| How to complete this task |
Extract the text lines of every item below verbatim, omitting the pictures from your output.
Segment Start: Materials provided
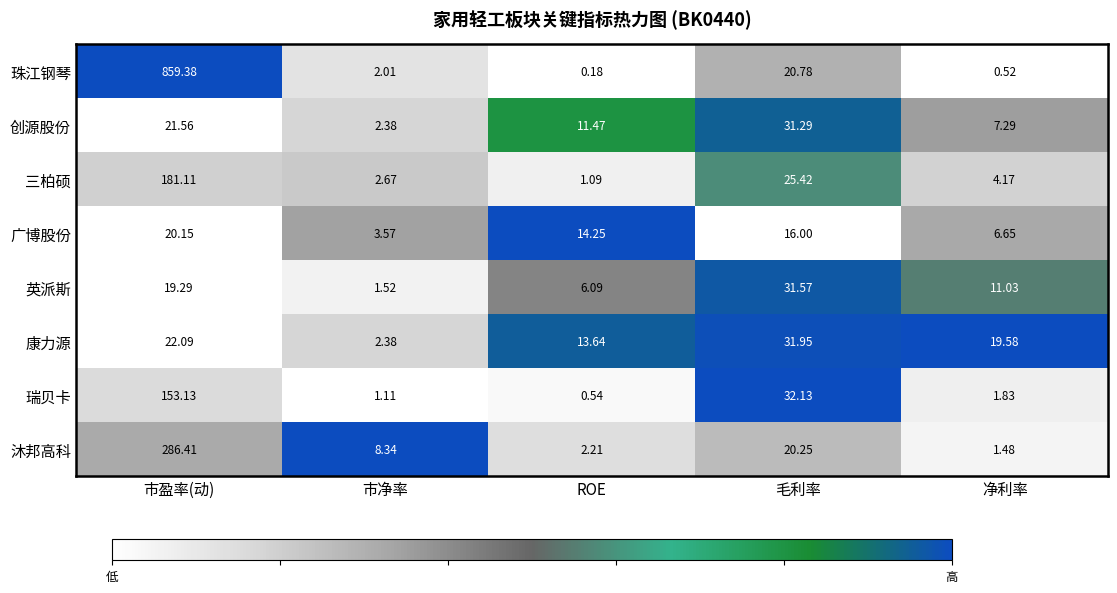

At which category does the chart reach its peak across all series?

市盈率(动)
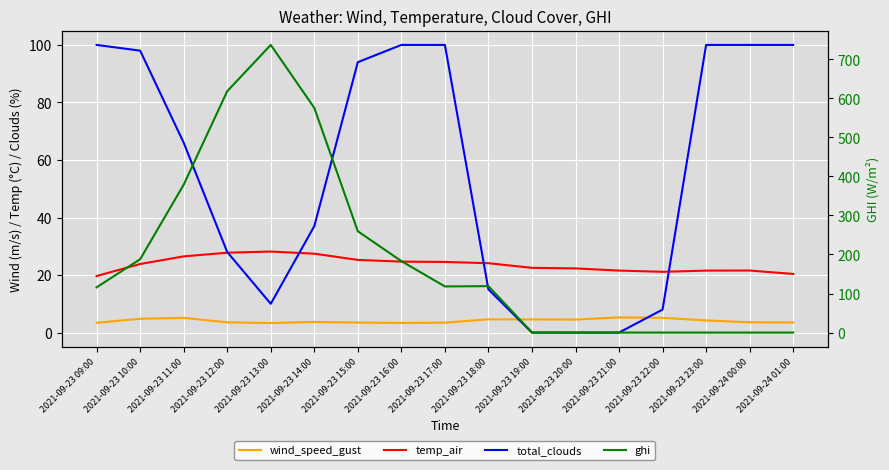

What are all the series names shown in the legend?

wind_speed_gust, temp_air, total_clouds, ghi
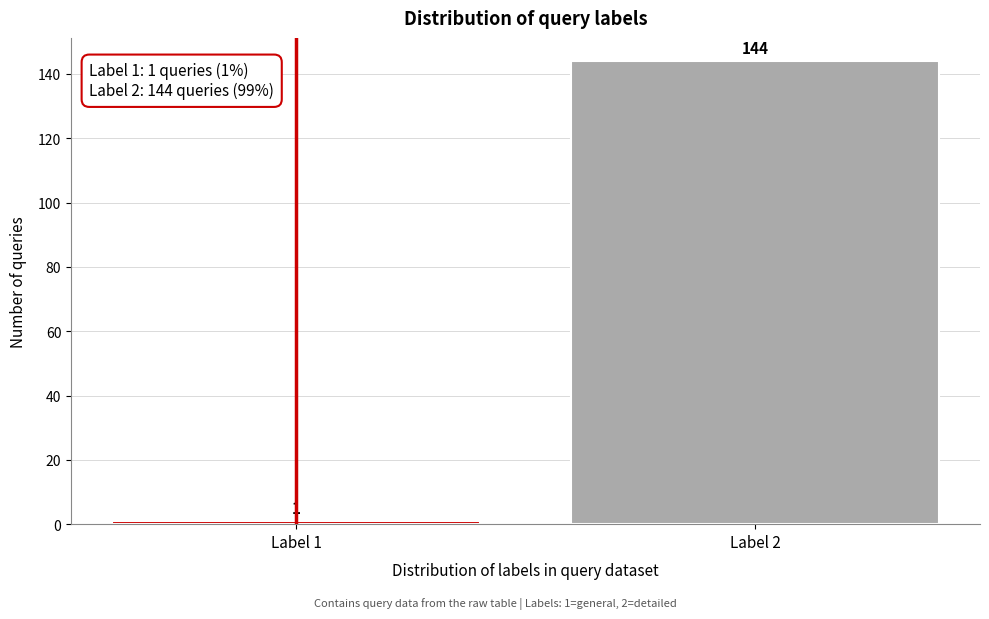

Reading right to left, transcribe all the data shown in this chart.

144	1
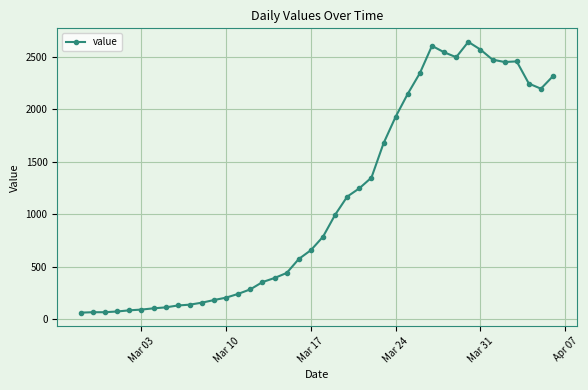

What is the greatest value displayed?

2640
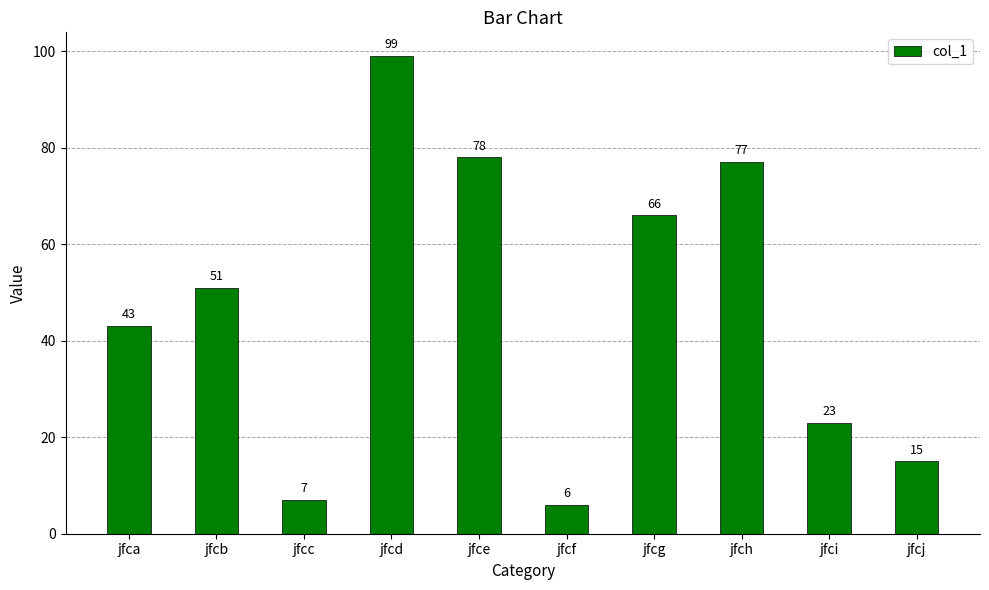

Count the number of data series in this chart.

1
Segment End: Materials provided
| Worked solution |
At which category does the chart reach its peak across all series?

市盈率(动)

What are all the series names shown in the legend?

wind_speed_gust, temp_air, total_clouds, ghi

Reading right to left, transcribe all the data shown in this chart.

144	1

What is the greatest value displayed?

2640

Count the number of data series in this chart.

1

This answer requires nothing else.